* [WHAT YOU ARE ASKED TO DO] Transcribe everything in the listing as written, and let no image into the copy.

* [SUPPLIED MATERIAL]
++++

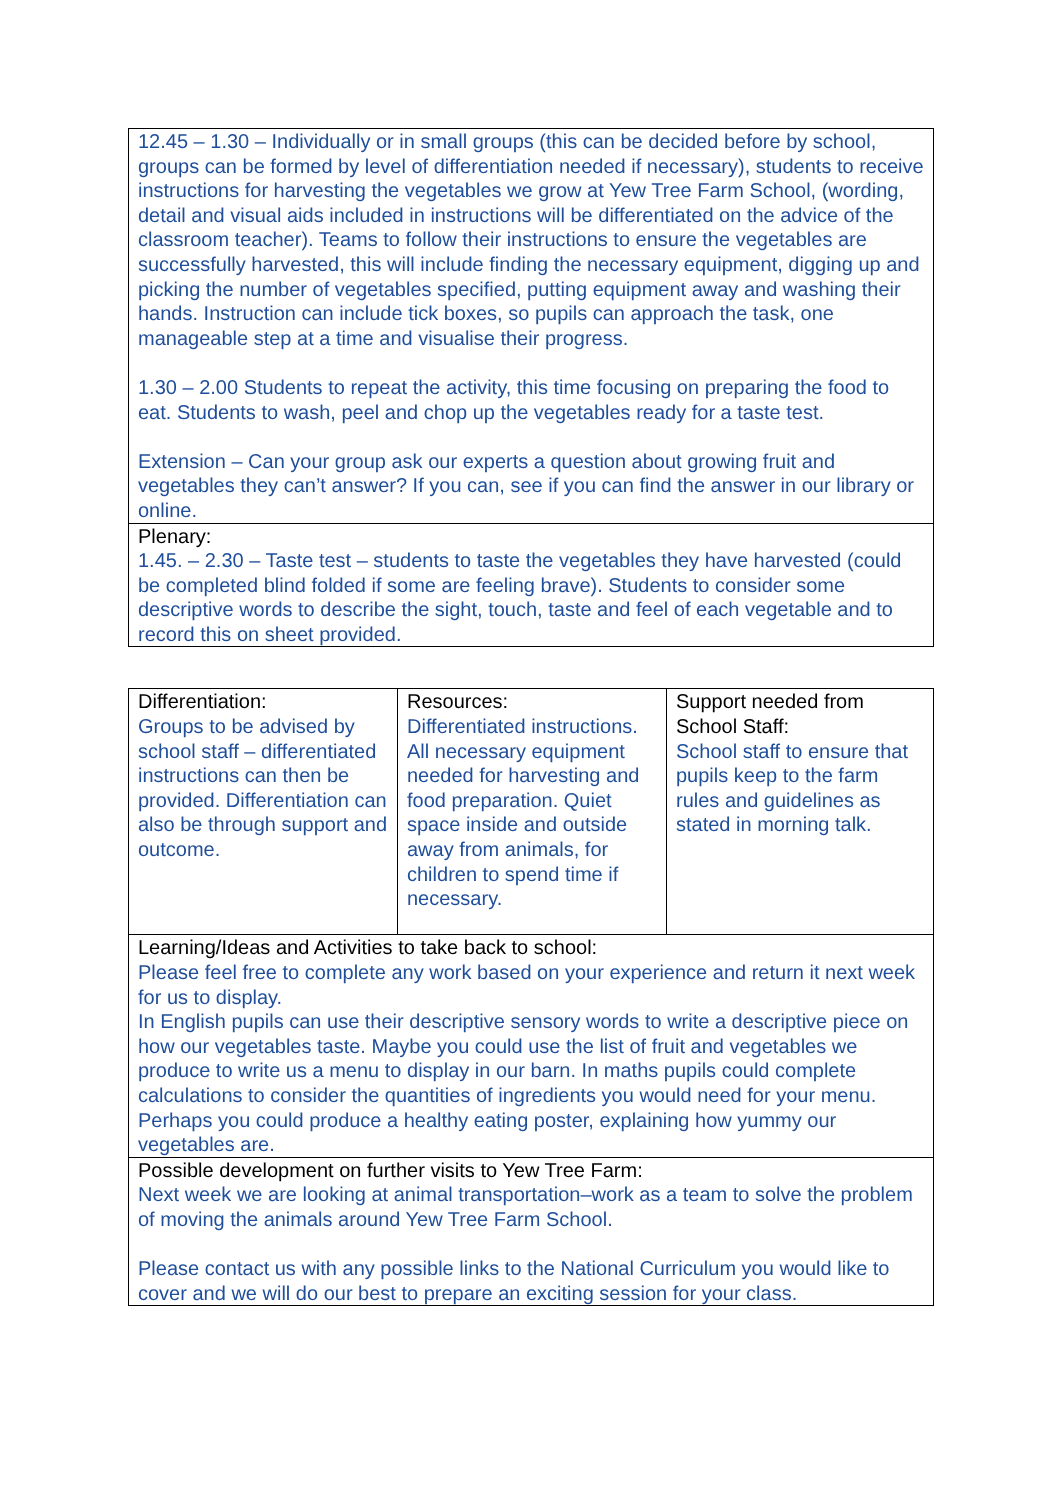| 12.45 – 1.30 – Individually or in small groups (this can be decided before by school, groups can be formed by level of differentiation needed if necessary), students to receive instructions for harvesting the vegetables we grow at Yew Tree Farm School, (wording, detail and visual aids included in instructions will be differentiated on the advice of the classroom teacher). Teams to follow their instructions to ensure the vegetables are successfully harvested, this will include finding the necessary equipment, digging up and picking the number of vegetables specified, putting equipment away and washing their hands. Instruction can include tick boxes, so pupils can approach the task, one manageable step at a time and visualise their progress. 1.30 – 2.00 Students to repeat the activity, this time focusing on preparing the food to eat. Students to wash, peel and chop up the vegetables ready for a taste test. Extension – Can your group ask our experts a question about growing fruit and vegetables they can’t answer? If you can, see if you can find the answer in our library or online. |
| Plenary: 1.45. – 2.30 – Taste test – students to taste the vegetables they have harvested (could be completed blind folded if some are feeling brave). Students to consider some descriptive words to describe the sight, touch, taste and feel of each vegetable and to record this on sheet provided. |
| Differentiation: Groups to be advised by school staff – differentiated instructions can then be provided. Differentiation can also be through support and outcome. | Resources: Differentiated instructions. All necessary equipment needed for harvesting and food preparation. Quiet space inside and outside away from animals, for children to spend time if necessary. | Support needed from School Staff: School staff to ensure that pupils keep to the farm rules and guidelines as stated in morning talk. |
| Learning/Ideas and Activities to take back to school: Please feel free to complete any work based on your experience and return it next week for us to display. In English pupils can use their descriptive sensory words to write a descriptive piece on how our vegetables taste. Maybe you could use the list of fruit and vegetables we produce to write us a menu to display in our barn. In maths pupils could complete calculations to consider the quantities of ingredients you would need for your menu. Perhaps you could produce a healthy eating poster, explaining how yummy our vegetables are. | | |
| Possible development on further visits to Yew Tree Farm: Next week we are looking at animal transportation–work as a team to solve the problem of moving the animals around Yew Tree Farm School. Please contact us with any possible links to the National Curriculum you would like to cover and we will do our best to prepare an exciting session for your class. | | |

++++

* [REPLY]
| 12.45 – 1.30 – Individually or in small groups (this can be decided before by school, groups can be formed by level of differentiation needed if necessary), students to receive instructions for harvesting the vegetables we grow at Yew Tree Farm School, (wording, detail and visual aids included in instructions will be differentiated on the advice of the classroom teacher). Teams to follow their instructions to ensure the vegetables are successfully harvested, this will include finding the necessary equipment, digging up and picking the number of vegetables specified, putting equipment away and washing their hands. Instruction can include tick boxes, so pupils can approach the task, one manageable step at a time and visualise their progress. 1.30 – 2.00 Students to repeat the activity, this time focusing on preparing the food to eat. Students to wash, peel and chop up the vegetables ready for a taste test. Extension – Can your group ask our experts a question about growing fruit and vegetables they can’t answer? If you can, see if you can find the answer in our library or online. |
| Plenary: 1.45. – 2.30 – Taste test – students to taste the vegetables they have harvested (could be completed blind folded if some are feeling brave). Students to consider some descriptive words to describe the sight, touch, taste and feel of each vegetable and to record this on sheet provided. |
| Differentiation: Groups to be advised by school staff – differentiated instructions can then be provided. Differentiation can also be through support and outcome. | Resources: Differentiated instructions. All necessary equipment needed for harvesting and food preparation. Quiet space inside and outside away from animals, for children to spend time if necessary. | Support needed from School Staff: School staff to ensure that pupils keep to the farm rules and guidelines as stated in morning talk. |
| Learning/Ideas and Activities to take back to school: Please feel free to complete any work based on your experience and return it next week for us to display. In English pupils can use their descriptive sensory words to write a descriptive piece on how our vegetables taste. Maybe you could use the list of fruit and vegetables we produce to write us a menu to display in our barn. In maths pupils could complete calculations to consider the quantities of ingredients you would need for your menu. Perhaps you could produce a healthy eating poster, explaining how yummy our vegetables are. | | |
| Possible development on further visits to Yew Tree Farm: Next week we are looking at animal transportation–work as a team to solve the problem of moving the animals around Yew Tree Farm School. Please contact us with any possible links to the National Curriculum you would like to cover and we will do our best to prepare an exciting session for your class. | | |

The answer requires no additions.